Warning: spoilers below.
Early 1968. North Vietnamese troops attack American forces at Tet. The North Koreans hijack the American spy ship Pueblo. And American husbands hit on their neighbors’ wives at cocktail parties.
Don Draper watches the events around him with the eye of an outsider. To everyone in his world he is a successful ad executive, a husband with a quasi-celebrity wife. To his friend’s wife he’s a stud in bed. To himself he’s … well we still don’t know after five seasons.
Flashbacks tell us why Don became a philanderer with little capacity for true human intimacy. He learned from an early age that the man who rules the roost has to literally sleep with every woman in the building.
Now, Don molds the buying habits of an entire nation. Somehow being a total fraud empowers him to attain the respect and admiration of everyone around him, even his friend Dr. Rosen, whose wife, Sylvia, Don is having an affair with.
Don is an addict. His life is an endless round of cocktails, cigarettes, and women. Relationships to him are purposeless, except for the immediate gratification he receives and the status they solidify.
His wife Megan gives him legitimacy in the media realm, but her typical actors’ insecurity and long work schedule leave him insecure and bored. Sylvia finds Don addicting as well. The audience is watching two marriages in a slow-motion train wreck.
I was not quite convinced that Megan’s miscarriage was a true account of her pregnancy’s end. Either she was secretly happy that it happened or she had the pregnancy terminated. She likes being on TV too much to let a child get in the way. Mike Smith led a great discussion on Megan’s “miscarriage,” and different viewers have different takes on that scene.
Peter Campbell and his wife Trudy seemed more pragmatic at first. Pete had convinced Trudy that it’s okay for him to maintain a pied-à-terre in the city. Trudy rationalized his adulterous activities and tried to maintain appearances for the sake of their children.

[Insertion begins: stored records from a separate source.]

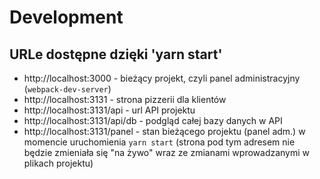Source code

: # Development

## URLe dostępne dzięki 'yarn start'

- http://localhost:3000 - bieżący projekt, czyli panel administracyjny (`webpack-dev-server`)
- http://localhost:3131 - strona pizzerii dla klientów
- http://localhost:3131/api - url API projektu
- http://localhost:3131/api/db - podgląd całej bazy danych w API
- http://localhost:3131/panel - stan bieżącego projektu (panel adm.) w momencie uruchomienia `yarn start` (strona pod tym adresem nie będzie zmieniała się "na żywo" wraz ze zmianami wprowadzanymi w plikach projektu)
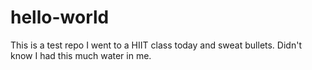 # hello-world
This is a test repo 
I went to a HIIT class today and sweat bullets. 
Didn't know I had this much water in me. 
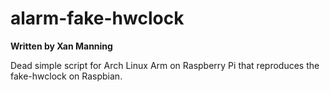 alarm-fake-hwclock
==================

**Written by Xan Manning**

Dead simple script for Arch Linux Arm on Raspberry Pi that reproduces the fake-hwclock on Raspbian.
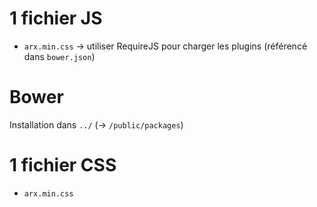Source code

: 



# 1 fichier JS

- `arx.min.css` -> utiliser RequireJS pour charger les plugins (référencé dans `bower.json`)



# Bower

Installation dans `../` (-> `/public/packages`)



# 1 fichier CSS

- `arx.min.css`
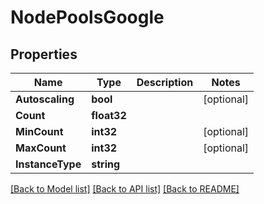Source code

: # NodePoolsGoogle

## Properties
Name | Type | Description | Notes
------------ | ------------- | ------------- | -------------
**Autoscaling** | **bool** |  | [optional] 
**Count** | **float32** |  | 
**MinCount** | **int32** |  | [optional] 
**MaxCount** | **int32** |  | [optional] 
**InstanceType** | **string** |  | 

[[Back to Model list]](../README.md#documentation-for-models) [[Back to API list]](../README.md#documentation-for-api-endpoints) [[Back to README]](../README.md)



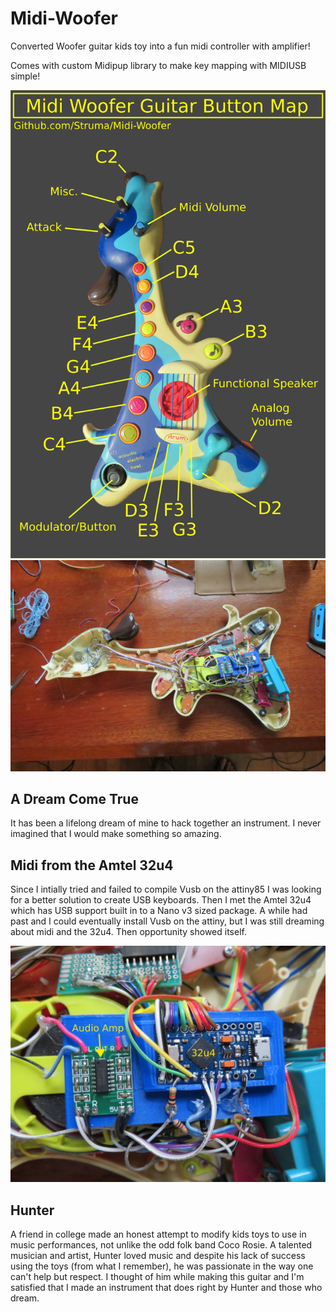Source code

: # Midi-Woofer
Converted Woofer guitar kids toy into a fun midi controller with amplifier!

Comes with custom Midipup library to make key mapping with MIDIUSB simple!

<p align="center">
  <img src="imgs/main_map.jpg" alt="serv"  width="600" />  
  <img src="imgs/Final_back.jpg" alt="serv"  width="600" />
</p>

## A Dream Come True
It has been a lifelong dream of mine to hack together an instrument. I never imagined that I would make something so amazing. 

## Midi from the Amtel 32u4
Since I intially tried and failed to compile Vusb on the attiny85 I was looking for a better solution to create USB keyboards. Then I met the Amtel 32u4 which has USB support built in to a Nano v3 sized package. A while had past and I could eventually install Vusb on the attiny, but I was still dreaming about midi and the 32u4. Then opportunity showed itself.

<p align="center">
  <img src="imgs/main_board.jpg" alt="serv"  width="600" />
</p>

## Hunter
A friend in college made an honest attempt to modify kids toys to use in music performances, not unlike the odd folk band Coco Rosie. A talented musician and artist, Hunter loved music and despite his lack of success using the toys (from what I remember), he was passionate in the way one can't help but respect. I thought of him while making this guitar and I'm satisfied that I made an instrument that does right by Hunter and those who dream.
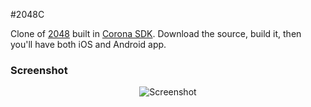 #2048C

Clone of [2048](https://github.com/gabrielecirulli/2048) built in [Corona SDK](http://coronalabs.com/). Download the source, build it, then you'll have both iOS and Android app. 

### Screenshot

<p align="center">
  <img src="https://raw.githubusercontent.com/synchrok/2048C/master/screenshot.png" alt="Screenshot"/>
</p>
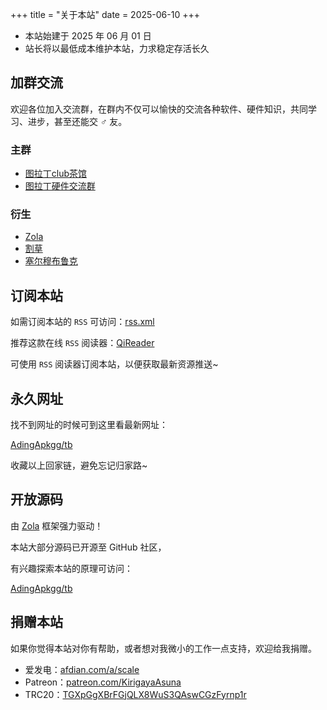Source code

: +++
title = "关于本站"
date = 2025-06-10
+++

- 本站始建于 2025 年 06 月 01 日
- 站长将以最低成本维护本站，力求稳定存活长久

## 加群交流

欢迎各位加入交流群，在群内不仅可以愉快的交流各种软件、硬件知识，共同学习、进步，甚至还能交 ♂ 友。

### 主群

- [图拉丁club茶馆](https://qm.qq.com/q/ZaWCOPv0Iy)
- [图拉丁硬件交流群](https://qm.qq.com/q/2Kxou2JJyo)

### 衍生

- [Zola](https://qm.qq.com/q/tZQTgBkfW8)
- [割草](https://pd.qq.com/s/bkzyduno1?businessType=9)
- [塞尔穆布鲁克](https://t.me/FullDiveSAO)

## 订阅本站

如需订阅本站的 `RSS` 可访问：[rss.xml](/rss.xml)

推荐这款在线 `RSS` 阅读器：[QiReader](https://www.qireader.com/)

可使用 `RSS` 阅读器订阅本站，以便获取最新资源推送~

## 永久网址

找不到网址的时候可到这里看最新网址：

[AdingApkgg/tb](https://github.com/AdingApkgg/tb/blob/main/public/README.md)

收藏以上回家链，避免忘记归家路~

## 开放源码

由 [Zola](https://www.getzola.org/) 框架强力驱动！

本站大部分源码已开源至 GitHub 社区，

有兴趣探索本站的原理可访问：

[AdingApkgg/tb](https://github.com/AdingApkgg/tb)

## 捐赠本站

如果你觉得本站对你有帮助，或者想对我微小的工作一点支持，欢迎给我捐赠。

- 爱发电：[afdian.com/a/scale](https://afdian.com/a/scale)
- Patreon：[patreon.com/KirigayaAsuna](https://patreon.com/KirigayaAsuna?utm_medium=unknown&utm_source=join_link&utm_campaign=creatorshare_creator&utm_content=copyLink)
- TRC20：[TGXpGgXBrFGjQLX8WuS3QAswCGzFyrnp1r](https://tronscan.org/#/address/TGXpGgXBrFGjQLX8WuS3QAswCGzFyrnp1r)
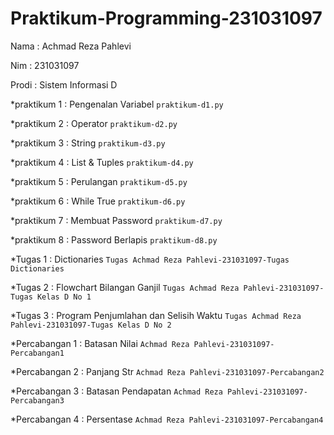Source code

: # Praktikum-Programming-231031097
<p> Nama  : Achmad Reza Pahlevi
<p> Nim   : 231031097
<p> Prodi : Sistem Informasi D </p>

*praktikum 1 : Pengenalan Variabel
`praktikum-d1.py`

*praktikum 2 : Operator
`praktikum-d2.py`

*praktikum 3 : String
`praktikum-d3.py`

*praktikum 4 : List & Tuples
`praktikum-d4.py`

*praktikum 5 : Perulangan
`praktikum-d5.py`

*praktikum 6 : While True
`praktikum-d6.py`

*praktikum 7 : Membuat Password
`praktikum-d7.py`

*praktikum 8 : Password Berlapis
`praktikum-d8.py`

*Tugas 1 : Dictionaries
`Tugas Achmad Reza Pahlevi-231031097-Tugas Dictionaries`

*Tugas 2 : Flowchart Bilangan Ganjil
`Tugas Achmad Reza Pahlevi-231031097-Tugas Kelas D No 1`

*Tugas 3 : Program Penjumlahan dan Selisih Waktu
`Tugas Achmad Reza Pahlevi-231031097-Tugas Kelas D No 2`

*Percabangan 1 : Batasan Nilai
`Achmad Reza Pahlevi-231031097-Percabangan1`

*Percabangan 2 : Panjang Str
`Achmad Reza Pahlevi-231031097-Percabangan2`

*Percabangan 3 : Batasan Pendapatan
`Achmad Reza Pahlevi-231031097-Percabangan3`

*Percabangan 4 : Persentase
`Achmad Reza Pahlevi-231031097-Percabangan4`
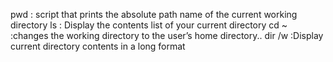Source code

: pwd : script that prints the absolute path name of the current working directory
ls : Display the contents list of your current directory
cd ~ :changes the working directory to the user’s home directory..
dir /w :Display current directory contents in a long format
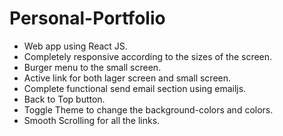 # Personal-Portfolio

- Web app using React JS.
- Completely responsive according to the sizes of the screen.
- Burger menu to the small  screen.
- Active link for both lager screen and small screen.
- Complete functional send email section using emailjs.
- Back to Top button.
- Toggle Theme to change the background-colors and colors.
- Smooth Scrolling for all the links.
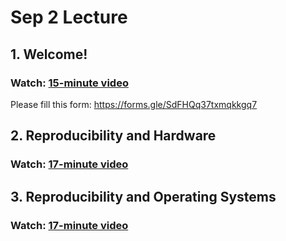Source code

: # Sep 2 Lecture

## 1. Welcome!

### Watch: [15-minute video](https://youtu.be/5PgTYyVZNGc)

Please fill this form: https://forms.gle/SdFHQq37txmqkkgq7

## 2. Reproducibility and Hardware

### Watch: [17-minute video](https://youtu.be/3xhgwPy-I78)

## 3. Reproducibility and Operating Systems

### Watch: [17-minute video](https://youtu.be/toIcX1iWBHc)
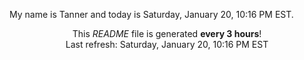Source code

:My name is Tanner and today is Saturday, January 20, 10:16 PM EST.

<p align="center">This <i>README</i> file is generated <b>every 3 hours</b>!</br>Last refresh: Saturday, January 20, 10:16 PM EST<br /></p>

Peter, who doesn’t have the foresight to even stock toilet tissue, succeeds in sleeping with his neighbor’s wife at his passion pit, but the wayward wife is found out by her husband, who beats her when she returns home. Then, when Peter’s paramour shows up at his house with a black eye and busted lip, Trudy changes her mind and tries to banish Peter from the house.
Peter calls her bluff, and essentially dares Trudy to divorce him. He may be the most execrable, narcissistic character on the show at this point.
Herb is a used car salesmen who landed a Jaguar Dealership. He can afford the luxury nameplate, but he can’t buy class. Jaguar pays for the commercials, and they insist upon an ad campaign targeting the wealthy.
Herb’s business helped launch the agency to its present success and prominence on Madison Avenue. Don and Peter deftly work the sleazeball over, pretending to be his advocate for his idea to revert to old style commercials designed to bring in more of the general (read: lower-class) public to his lot. All the while, though, they don’t dare tamper with the co-op money supplied by the British. Here, Don and Peter’s deceitful personalities are an asset to the firm.
A huge account finds two product reps, one for Heinz Baked Beans, the other for Heinz Ketchup, battling for position and creative preeminence. Don votes to stay with Baked Beans, but unwittingly opens the door for his former understudy, Peggy Olsen, to challenge her former employer for the Ketchup account. Peggy, weary from being assigned feminine hygiene accounts is now tempted to undercut her old pals.
The seeds of Don Draper and Peter Campbell’s demise have been planted. Don Draper knows it. When he arrives home, he can’t face his life as it is. Peter Campbell seems oblivious, merely ordering his subordinate Bob, to go for toilet paper. “It’s all about how it looks, isn’t it?” he says.